* Instructions to follow *
Show each line of the items below that contains the string "behind". Case matters.

Start of Block

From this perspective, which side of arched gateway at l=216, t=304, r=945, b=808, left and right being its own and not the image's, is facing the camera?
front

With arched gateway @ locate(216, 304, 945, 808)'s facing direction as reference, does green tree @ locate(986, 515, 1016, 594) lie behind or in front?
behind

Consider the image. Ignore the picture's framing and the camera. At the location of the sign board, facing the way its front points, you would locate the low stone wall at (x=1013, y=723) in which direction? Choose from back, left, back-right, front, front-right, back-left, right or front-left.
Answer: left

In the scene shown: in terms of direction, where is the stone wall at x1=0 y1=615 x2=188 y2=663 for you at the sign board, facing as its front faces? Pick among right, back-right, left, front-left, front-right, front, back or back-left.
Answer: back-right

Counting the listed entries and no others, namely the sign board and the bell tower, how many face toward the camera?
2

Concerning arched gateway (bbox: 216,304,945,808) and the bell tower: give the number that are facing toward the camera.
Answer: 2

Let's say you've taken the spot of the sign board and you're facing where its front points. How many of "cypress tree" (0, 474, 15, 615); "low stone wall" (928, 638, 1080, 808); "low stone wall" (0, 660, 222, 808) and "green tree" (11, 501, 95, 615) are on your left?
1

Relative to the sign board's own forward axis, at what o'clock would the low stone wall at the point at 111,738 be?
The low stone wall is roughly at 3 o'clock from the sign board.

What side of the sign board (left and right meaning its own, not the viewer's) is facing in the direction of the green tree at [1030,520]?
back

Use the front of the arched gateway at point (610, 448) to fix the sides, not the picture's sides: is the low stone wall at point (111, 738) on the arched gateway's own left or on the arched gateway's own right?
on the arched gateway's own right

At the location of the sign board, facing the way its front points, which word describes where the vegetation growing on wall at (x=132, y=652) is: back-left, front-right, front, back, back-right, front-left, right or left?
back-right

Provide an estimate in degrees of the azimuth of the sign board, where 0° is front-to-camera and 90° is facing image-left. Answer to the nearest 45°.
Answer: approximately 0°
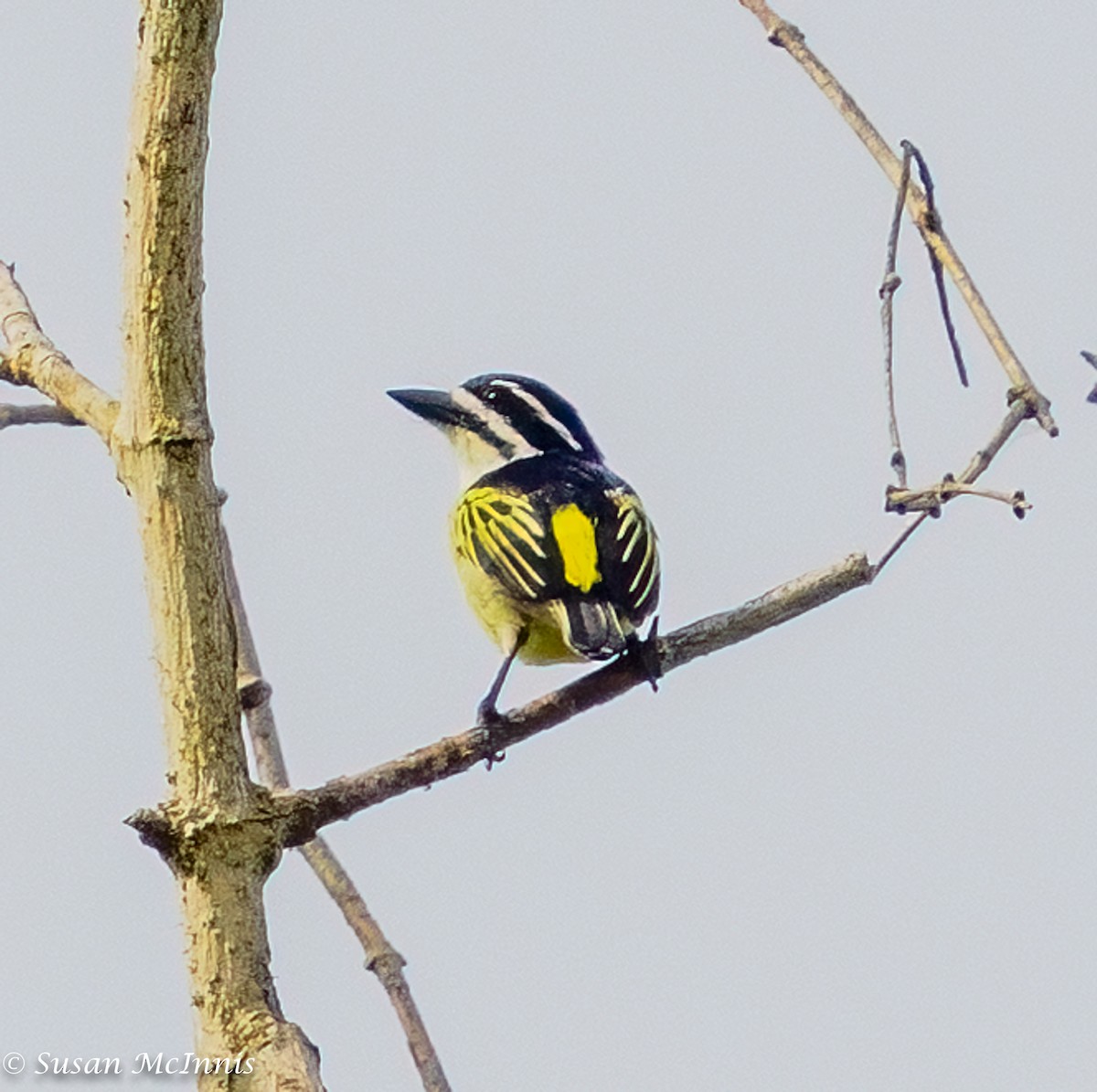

End of Block

* Solution for this problem *
With arched gateway @ locate(216, 304, 945, 808)'s facing direction as reference, does green tree @ locate(986, 515, 1016, 594) lie behind or in front?
behind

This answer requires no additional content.